Le jour pointant à peine, il s’agissait de surprendre l’Alert avant que l’éveil eût été donné, d’enfermer Harry Markel dans sa cabine, et l’équipage dans le poste. Puis, aidé des jeunes garçons, Will Mitz manœuvrerait de manière, soit à regagner les Antilles, soit à rejoindre le premier bâtiment qui croiserait sa route.

Le canot glissa sans bruit le long de la carène, et s’arrêta à la hauteur des porte-haubans du grand-mât, à bâbord. En s’aidant des ferrures et des capes de mouton, il serait facile d’enjamber la lisse et de prendre pied sur le pont. Aux porte-haubans du mât d’artimon, étant donnée la hauteur de la dunette, l’escalade eût été plus difficile.

Will Mitz monta le premier. À peine avait-il la tête au niveau du bastingage qu’il s’arrêta et fit signe de ne point bouger.

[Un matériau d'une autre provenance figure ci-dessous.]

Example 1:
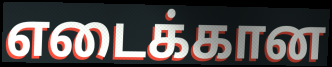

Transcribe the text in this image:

எடைக்கான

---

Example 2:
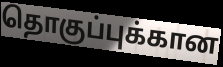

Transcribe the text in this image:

தொகுப்புக்கான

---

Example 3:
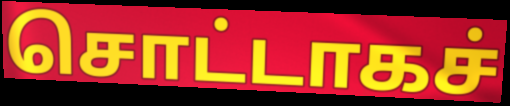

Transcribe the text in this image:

சொட்டாகச்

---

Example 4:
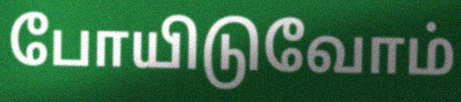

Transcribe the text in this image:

போயிடுவோம்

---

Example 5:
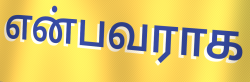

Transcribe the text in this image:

என்பவராக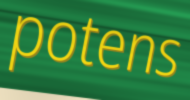
potens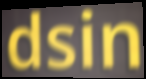
dsinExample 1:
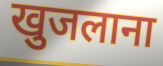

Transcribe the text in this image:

खुजलाना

Harry Markel venait de quitter sa cabine et observait le temps. Comme les voiles claquaient sur les mâts, il appela l’équipage pour l’appareillage.

Les hommes dormaient, personne ne lui répondit, et il se dirigea vers le poste.

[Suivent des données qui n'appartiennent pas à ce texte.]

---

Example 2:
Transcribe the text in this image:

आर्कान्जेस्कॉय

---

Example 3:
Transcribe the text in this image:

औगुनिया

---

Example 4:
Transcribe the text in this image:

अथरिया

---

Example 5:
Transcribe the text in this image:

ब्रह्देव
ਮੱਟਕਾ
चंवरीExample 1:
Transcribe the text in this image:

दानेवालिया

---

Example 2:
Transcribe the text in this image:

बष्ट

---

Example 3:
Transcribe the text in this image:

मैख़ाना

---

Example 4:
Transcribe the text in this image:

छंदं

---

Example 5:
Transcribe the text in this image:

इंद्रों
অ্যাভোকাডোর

Will Mitz, qui suivait ses mouvements, le vit disparaître par le capot.

C’était le moment d’agir. Mieux valait ne point être obligé d’enfermer Harry Markel et peut-être d’engager une lutte dont le bruit aurait été entendu de l’avant. Lorsque tous les hommes seraient emprisonnés dans le poste, on saurait les empêcher de sortir avant l’arrivée aux Antilles, et, si les alizés tenaient, en trente-six heures on aurait connaissance de la Barbade.

Will Mitz sauta sur le pont. Les jeunes garçons le suivirent, après avoir amarré le canot, où était resté M. Patterson, et ils rampèrent de manière à n’être ni vus ni entendus.

En quelques secondes, ils eurent atteint le capot du poste, dont la porte fut refermées extérieurement. Puis l’épais prélart goudronné, qui le protégeait en cas de mauvais temps, fut fixé par de lourds espars sur ses bords.

Et, maintenant, Harry Markel compris, tout le personnel du bord était prisonnier. Il n’y aurait plus qu’à surveiller ces misérables jusqu’au moment de les livrer, soit à quelque bâtiment rencontré en route, soit au premier port des Antilles où relâcherait l’Alert.

Le jour se faisait peu à peu. Les volutes de brume remontaient dans l’espace. L’horizon s’élargissait sous les premières lueurs du matin.

En même temps, la brise fraîchissait légèrement, sans s’établir à un point quelconque du compas. Les voiles, telles qu’elles étaient orientées alors, ne pouvaient que maintenir le trois-mâts en panne.

Ainsi la tentative de Will Mitz avait réussi. Ses jeunes compagnons et lui étaient maîtres de l’Alert !

Quant à ce navire à bord duquel ils comptaient chercher refuge, à cinq ou six milles déjà dans l’est, il ne tarderait pas à disparaître.